Extracted page text data
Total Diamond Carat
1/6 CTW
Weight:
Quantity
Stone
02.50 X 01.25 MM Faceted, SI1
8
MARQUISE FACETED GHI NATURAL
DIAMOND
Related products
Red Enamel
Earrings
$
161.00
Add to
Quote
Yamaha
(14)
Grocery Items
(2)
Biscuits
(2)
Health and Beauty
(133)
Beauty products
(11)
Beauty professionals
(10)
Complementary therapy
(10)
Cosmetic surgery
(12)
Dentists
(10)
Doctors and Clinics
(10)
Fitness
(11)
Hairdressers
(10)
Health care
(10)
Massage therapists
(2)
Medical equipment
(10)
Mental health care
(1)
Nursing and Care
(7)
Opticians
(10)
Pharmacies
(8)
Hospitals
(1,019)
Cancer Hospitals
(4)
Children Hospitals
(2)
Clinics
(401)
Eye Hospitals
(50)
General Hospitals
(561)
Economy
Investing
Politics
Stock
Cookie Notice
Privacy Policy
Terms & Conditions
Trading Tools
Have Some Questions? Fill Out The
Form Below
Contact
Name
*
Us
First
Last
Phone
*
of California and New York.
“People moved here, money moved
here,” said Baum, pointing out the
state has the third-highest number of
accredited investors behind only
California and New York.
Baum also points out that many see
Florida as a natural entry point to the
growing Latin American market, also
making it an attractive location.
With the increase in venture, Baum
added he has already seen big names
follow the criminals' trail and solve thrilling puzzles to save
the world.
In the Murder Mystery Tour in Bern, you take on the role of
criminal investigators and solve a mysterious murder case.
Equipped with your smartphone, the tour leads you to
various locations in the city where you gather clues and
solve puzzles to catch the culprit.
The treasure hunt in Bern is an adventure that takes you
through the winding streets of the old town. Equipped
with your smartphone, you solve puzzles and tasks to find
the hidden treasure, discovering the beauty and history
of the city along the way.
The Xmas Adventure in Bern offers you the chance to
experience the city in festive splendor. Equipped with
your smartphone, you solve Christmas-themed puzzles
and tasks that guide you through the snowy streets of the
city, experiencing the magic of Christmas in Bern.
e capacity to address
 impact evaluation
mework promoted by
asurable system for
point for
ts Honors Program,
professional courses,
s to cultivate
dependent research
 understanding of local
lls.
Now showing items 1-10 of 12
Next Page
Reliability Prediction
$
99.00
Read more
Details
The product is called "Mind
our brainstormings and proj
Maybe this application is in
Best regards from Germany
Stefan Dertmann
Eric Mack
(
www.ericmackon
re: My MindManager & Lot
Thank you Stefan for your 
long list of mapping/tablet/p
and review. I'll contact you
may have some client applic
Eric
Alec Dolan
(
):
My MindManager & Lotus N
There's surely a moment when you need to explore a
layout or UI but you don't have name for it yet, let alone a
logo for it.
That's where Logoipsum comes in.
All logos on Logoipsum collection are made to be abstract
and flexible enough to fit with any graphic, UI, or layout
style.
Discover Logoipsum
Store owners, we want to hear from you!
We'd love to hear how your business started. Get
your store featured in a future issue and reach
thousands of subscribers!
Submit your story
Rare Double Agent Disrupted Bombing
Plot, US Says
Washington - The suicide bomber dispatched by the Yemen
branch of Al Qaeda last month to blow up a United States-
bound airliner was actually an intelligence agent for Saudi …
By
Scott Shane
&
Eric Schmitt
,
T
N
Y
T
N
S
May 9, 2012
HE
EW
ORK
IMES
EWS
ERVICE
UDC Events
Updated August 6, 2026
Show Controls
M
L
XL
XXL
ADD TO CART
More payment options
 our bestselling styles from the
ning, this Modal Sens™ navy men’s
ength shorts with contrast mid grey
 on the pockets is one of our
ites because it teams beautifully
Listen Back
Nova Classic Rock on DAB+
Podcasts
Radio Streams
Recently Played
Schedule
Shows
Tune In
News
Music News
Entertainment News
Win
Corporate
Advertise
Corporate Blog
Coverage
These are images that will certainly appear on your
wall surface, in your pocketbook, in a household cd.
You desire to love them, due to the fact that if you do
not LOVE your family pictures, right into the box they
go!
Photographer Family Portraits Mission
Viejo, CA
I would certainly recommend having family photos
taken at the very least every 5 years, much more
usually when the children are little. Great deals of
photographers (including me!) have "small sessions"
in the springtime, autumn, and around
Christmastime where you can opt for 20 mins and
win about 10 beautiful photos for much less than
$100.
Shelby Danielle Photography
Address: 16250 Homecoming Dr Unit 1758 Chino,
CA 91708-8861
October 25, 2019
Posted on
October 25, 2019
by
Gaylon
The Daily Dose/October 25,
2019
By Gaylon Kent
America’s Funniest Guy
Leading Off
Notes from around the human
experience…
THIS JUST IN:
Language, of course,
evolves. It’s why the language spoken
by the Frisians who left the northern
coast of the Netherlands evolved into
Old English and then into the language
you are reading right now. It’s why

◆ Job: Please give these entries again, switching each "Baum" to "Braun" and leaving everything else unchanged.

◆ Task output:
Total Diamond Carat
1/6 CTW
Weight:
Quantity
Stone
02.50 X 01.25 MM Faceted, SI1
8
MARQUISE FACETED GHI NATURAL
DIAMOND
Related products
Red Enamel
Earrings
$
161.00
Add to
Quote
Yamaha
(14)
Grocery Items
(2)
Biscuits
(2)
Health and Beauty
(133)
Beauty products
(11)
Beauty professionals
(10)
Complementary therapy
(10)
Cosmetic surgery
(12)
Dentists
(10)
Doctors and Clinics
(10)
Fitness
(11)
Hairdressers
(10)
Health care
(10)
Massage therapists
(2)
Medical equipment
(10)
Mental health care
(1)
Nursing and Care
(7)
Opticians
(10)
Pharmacies
(8)
Hospitals
(1,019)
Cancer Hospitals
(4)
Children Hospitals
(2)
Clinics
(401)
Eye Hospitals
(50)
General Hospitals
(561)
Economy
Investing
Politics
Stock
Cookie Notice
Privacy Policy
Terms & Conditions
Trading Tools
Have Some Questions? Fill Out The
Form Below
Contact
Name
*
Us
First
Last
Phone
*
of California and New York.
“People moved here, money moved
here,” said Braun, pointing out the
state has the third-highest number of
accredited investors behind only
California and New York.
Braun also points out that many see
Florida as a natural entry point to the
growing Latin American market, also
making it an attractive location.
With the increase in venture, Braun
added he has already seen big names
follow the criminals' trail and solve thrilling puzzles to save
the world.
In the Murder Mystery Tour in Bern, you take on the role of
criminal investigators and solve a mysterious murder case.
Equipped with your smartphone, the tour leads you to
various locations in the city where you gather clues and
solve puzzles to catch the culprit.
The treasure hunt in Bern is an adventure that takes you
through the winding streets of the old town. Equipped
with your smartphone, you solve puzzles and tasks to find
the hidden treasure, discovering the beauty and history
of the city along the way.
The Xmas Adventure in Bern offers you the chance to
experience the city in festive splendor. Equipped with
your smartphone, you solve Christmas-themed puzzles
and tasks that guide you through the snowy streets of the
city, experiencing the magic of Christmas in Bern.
e capacity to address
 impact evaluation
mework promoted by
asurable system for
point for
ts Honors Program,
professional courses,
s to cultivate
dependent research
 understanding of local
lls.
Now showing items 1-10 of 12
Next Page
Reliability Prediction
$
99.00
Read more
Details
The product is called "Mind
our brainstormings and proj
Maybe this application is in
Best regards from Germany
Stefan Dertmann
Eric Mack
(
www.ericmackon
re: My MindManager & Lot
Thank you Stefan for your 
long list of mapping/tablet/p
and review. I'll contact you
may have some client applic
Eric
Alec Dolan
(
):
My MindManager & Lotus N
There's surely a moment when you need to explore a
layout or UI but you don't have name for it yet, let alone a
logo for it.
That's where Logoipsum comes in.
All logos on Logoipsum collection are made to be abstract
and flexible enough to fit with any graphic, UI, or layout
style.
Discover Logoipsum
Store owners, we want to hear from you!
We'd love to hear how your business started. Get
your store featured in a future issue and reach
thousands of subscribers!
Submit your story
Rare Double Agent Disrupted Bombing
Plot, US Says
Washington - The suicide bomber dispatched by the Yemen
branch of Al Qaeda last month to blow up a United States-
bound airliner was actually an intelligence agent for Saudi …
By
Scott Shane
&
Eric Schmitt
,
T
N
Y
T
N
S
May 9, 2012
HE
EW
ORK
IMES
EWS
ERVICE
UDC Events
Updated August 6, 2026
Show Controls
M
L
XL
XXL
ADD TO CART
More payment options
 our bestselling styles from the
ning, this Modal Sens™ navy men’s
ength shorts with contrast mid grey
 on the pockets is one of our
ites because it teams beautifully
Listen Back
Nova Classic Rock on DAB+
Podcasts
Radio Streams
Recently Played
Schedule
Shows
Tune In
News
Music News
Entertainment News
Win
Corporate
Advertise
Corporate Blog
Coverage
These are images that will certainly appear on your
wall surface, in your pocketbook, in a household cd.
You desire to love them, due to the fact that if you do
not LOVE your family pictures, right into the box they
go!
Photographer Family Portraits Mission
Viejo, CA
I would certainly recommend having family photos
taken at the very least every 5 years, much more
usually when the children are little. Great deals of
photographers (including me!) have "small sessions"
in the springtime, autumn, and around
Christmastime where you can opt for 20 mins and
win about 10 beautiful photos for much less than
$100.
Shelby Danielle Photography
Address: 16250 Homecoming Dr Unit 1758 Chino,
CA 91708-8861
October 25, 2019
Posted on
October 25, 2019
by
Gaylon
The Daily Dose/October 25,
2019
By Gaylon Kent
America’s Funniest Guy
Leading Off
Notes from around the human
experience…
THIS JUST IN:
Language, of course,
evolves. It’s why the language spoken
by the Frisians who left the northern
coast of the Netherlands evolved into
Old English and then into the language
you are reading right now. It’s why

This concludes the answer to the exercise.